Ashwan Kailani, Ketua Dewan Kesenian Lombok Timur, mengenang kembali upaya pembentukan lembaga ini yang telah dimulai sejak tahun 2019. Saat itu, sejumlah pelaku seni mencoba membentuk wadah bersama, namun belum berhasil. Meski begitu, Ashwan menyebut fase tersebut sebagai “gerbong pertama”, sebuah langkah awal yang penting dalam perjalanan panjang menuju terbentuknya Dewan Kesenian Lombok Timur (DKLT).
Secara pribadi, keinginan Ashwan untuk memiliki “rumah besar” yang mampu menaungi pelaku seni dan budaya di Lombok Timur sudah lama terpendam. Mimpi dan ambisi itu akhirnya mendapatkan momentum pada tahun 2022. Didukung oleh semangat yang menguat dan situasi yang mendukung, ia merasa inilah saat yang tepat. Dorongan kuat juga datang dari Bupati Lombok Timur saat itu, Haji Sukiman Azmy, yang memberikan respons positif terhadap pembentukan Dewan Kesenian. Selain itu, tokoh-tokoh pembina seperti Muljoko dan Gufron—dua penggiat seni dan pariwisata di daerah itu—turut memberikan motivasi dan arahan.
Proses pembentukan lembaga ini tak berjalan mulus. Sejumlah gejolak dan penolakan muncul dari berbagai pihak. Namun Ashwan tetap melangkah. Setelah berdiskusi dengan sejumlah seniman, ia kemudian dipanggil oleh Bupati dan diminta untuk segera menyusun struktur organisasi serta melengkapi administrasi yang dibutuhkan. Dalam proses yang serba cepat itu, Ashwan mengakui adanya kekhilafan: ia belum sempat melibatkan rekan-rekan dari komunitas sastra. Fokus utamanya saat itu adalah memastikan representasi kewilayahan secara geografis dan menjangkau bidang-bidang seni yang dianggap paling urgen.
Dukungan dari pemerintah daerah, khususnya dari Bupati saat itu, cukup baik meski masih terbatas pada apresiasi non-materi. Namun, di masa transisi kepemimpinan seperti sekarang, proses komunikasi dengan instansi pemerintah menjadi lebih panjang dan kompleks. Ashwan menggambarkan kondisi itu dengan ungkapan sederhana namun menggugah: “Kami sudah lapar, berikan kami nasi dua atau tiga piring.” Meski demikian, ia tetap optimis dan menyebut bahwa komunikasi dengan pejabat baru sudah mulai terjalin.

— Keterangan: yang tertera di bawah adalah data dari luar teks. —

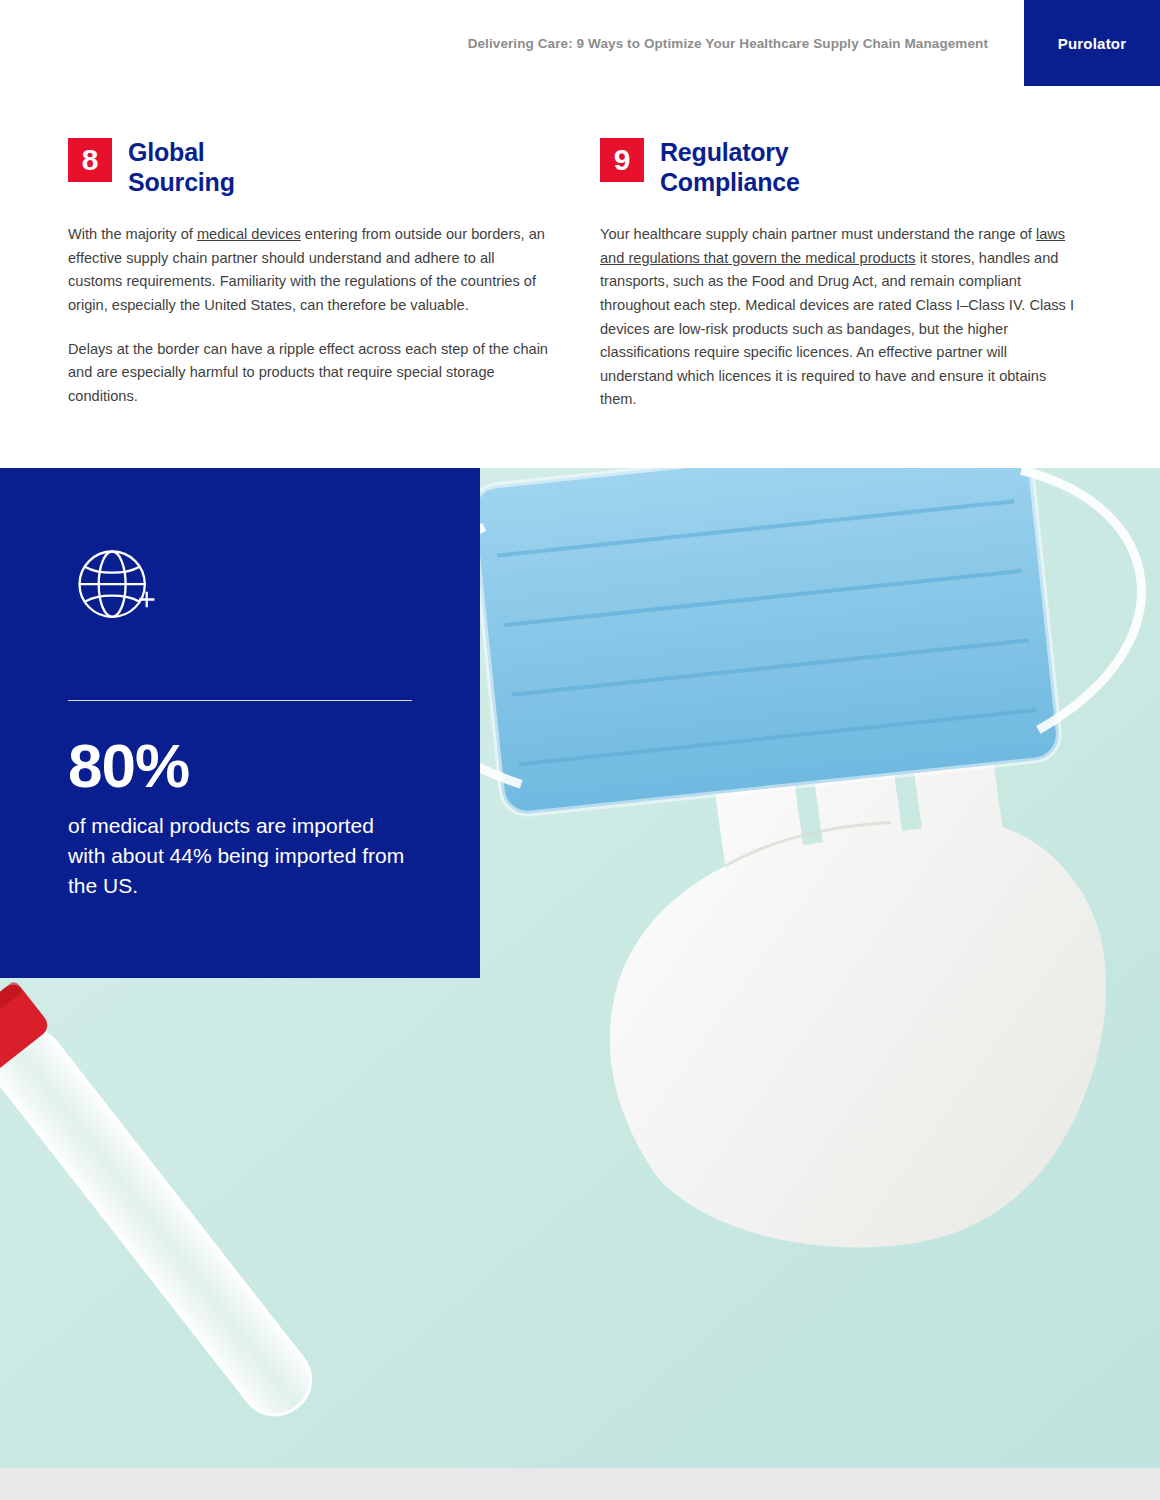Delivering Care: 9 Ways to Optimize Your Healthcare Supply Chain Management
Purolator
8
Global
Sourcing
With the majority of medical devices entering from outside our borders, an effective supply chain partner should understand and adhere to all customs requirements. Familiarity with the regulations of the countries of origin, especially the United States, can therefore be valuable.
Delays at the border can have a ripple effect across each step of the chain and are especially harmful to products that require special storage conditions.
9
Regulatory
Compliance
Your healthcare supply chain partner must understand the range of laws and regulations that govern the medical products it stores, handles and transports, such as the Food and Drug Act, and remain compliant throughout each step. Medical devices are rated Class I–Class IV. Class I devices are low-risk products such as bandages, but the higher classifications require specific licences. An effective partner will understand which licences it is required to have and ensure it obtains them.
80%
of medical products are imported with about 44% being imported from the US.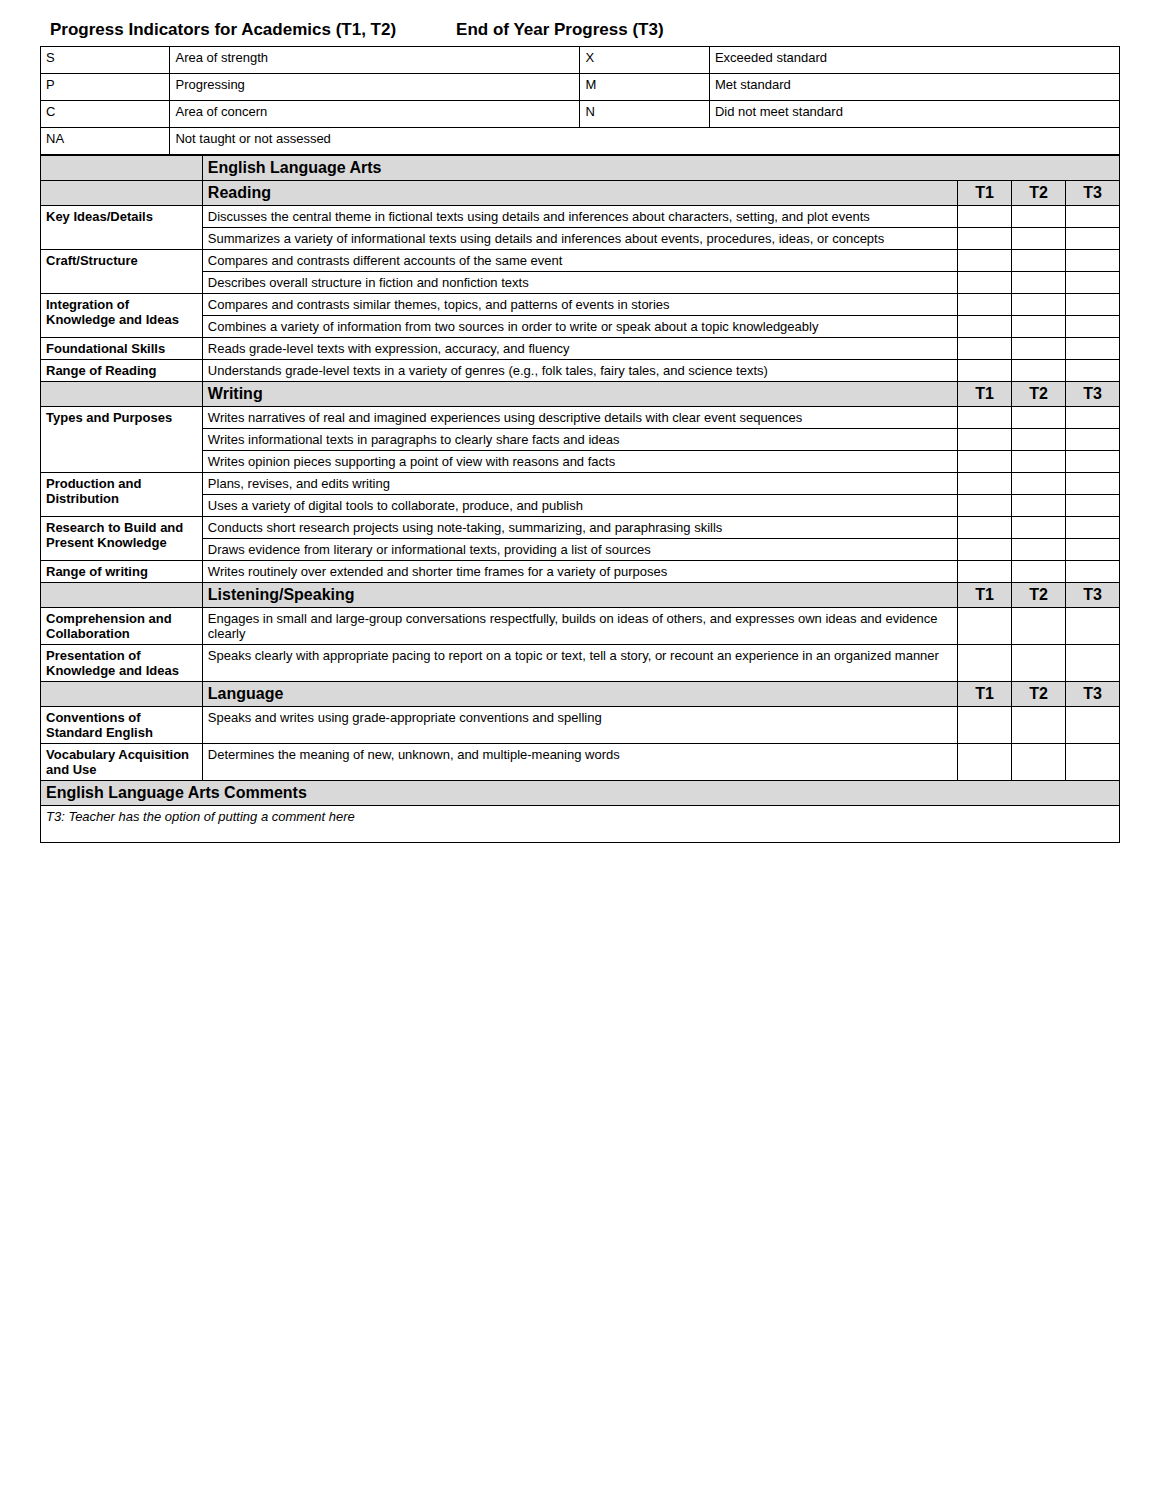Progress Indicators for Academics (T1, T2) End of Year Progress (T3)
| S | Area of strength | X | Exceeded standard |
| P | Progressing | M | Met standard |
| C | Area of concern | N | Did not meet standard |
| NA | Not taught or not assessed |
| | English Language Arts |
| | Reading | T1 | T2 | T3 |
| Key Ideas/Details | Discusses the central theme in fictional texts using details and inferences about characters, setting, and plot events | | | |
| Summarizes a variety of informational texts using details and inferences about events, procedures, ideas, or concepts | | | |
| Craft/Structure | Compares and contrasts different accounts of the same event | | | |
| Describes overall structure in fiction and nonfiction texts | | | |
| Integration of Knowledge and Ideas | Compares and contrasts similar themes, topics, and patterns of events in stories | | | |
| Combines a variety of information from two sources in order to write or speak about a topic knowledgeably | | | |
| Foundational Skills | Reads grade-level texts with expression, accuracy, and fluency | | | |
| Range of Reading | Understands grade-level texts in a variety of genres (e.g., folk tales, fairy tales, and science texts) | | | |
| | Writing | T1 | T2 | T3 |
| Types and Purposes | Writes narratives of real and imagined experiences using descriptive details with clear event sequences | | | |
| Writes informational texts in paragraphs to clearly share facts and ideas | | | |
| Writes opinion pieces supporting a point of view with reasons and facts | | | |
| Production and Distribution | Plans, revises, and edits writing | | | |
| Uses a variety of digital tools to collaborate, produce, and publish | | | |
| Research to Build and Present Knowledge | Conducts short research projects using note-taking, summarizing, and paraphrasing skills | | | |
| Draws evidence from literary or informational texts, providing a list of sources | | | |
| Range of writing | Writes routinely over extended and shorter time frames for a variety of purposes | | | |
| | Listening/Speaking | T1 | T2 | T3 |
| Comprehension and Collaboration | Engages in small and large-group conversations respectfully, builds on ideas of others, and expresses own ideas and evidence clearly | | | |
| Presentation of Knowledge and Ideas | Speaks clearly with appropriate pacing to report on a topic or text, tell a story, or recount an experience in an organized manner | | | |
| | Language | T1 | T2 | T3 |
| Conventions of Standard English | Speaks and writes using grade-appropriate conventions and spelling | | | |
| Vocabulary Acquisition and Use | Determines the meaning of new, unknown, and multiple-meaning words | | | |
| English Language Arts Comments |
| T3: Teacher has the option of putting a comment here |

Salah satu program unggulan yang tengah dipersiapkan DKLT adalah Berayan Seni, sebuah festival tahunan yang dirancang untuk digelar setiap libur panjang sekolah. Festival ini akan menghadirkan beragam kegiatan seni dalam satu rangkaian panjang yang menyenangkan. Konsepnya diadopsi dari festival-festival kesenian yang diselenggarakan oleh dewan kesenian di daerah lain. Tujuannya adalah memperkuat interaksi antar pelaku seni sekaligus memperluas ruang apresiasi masyarakat terhadap seni.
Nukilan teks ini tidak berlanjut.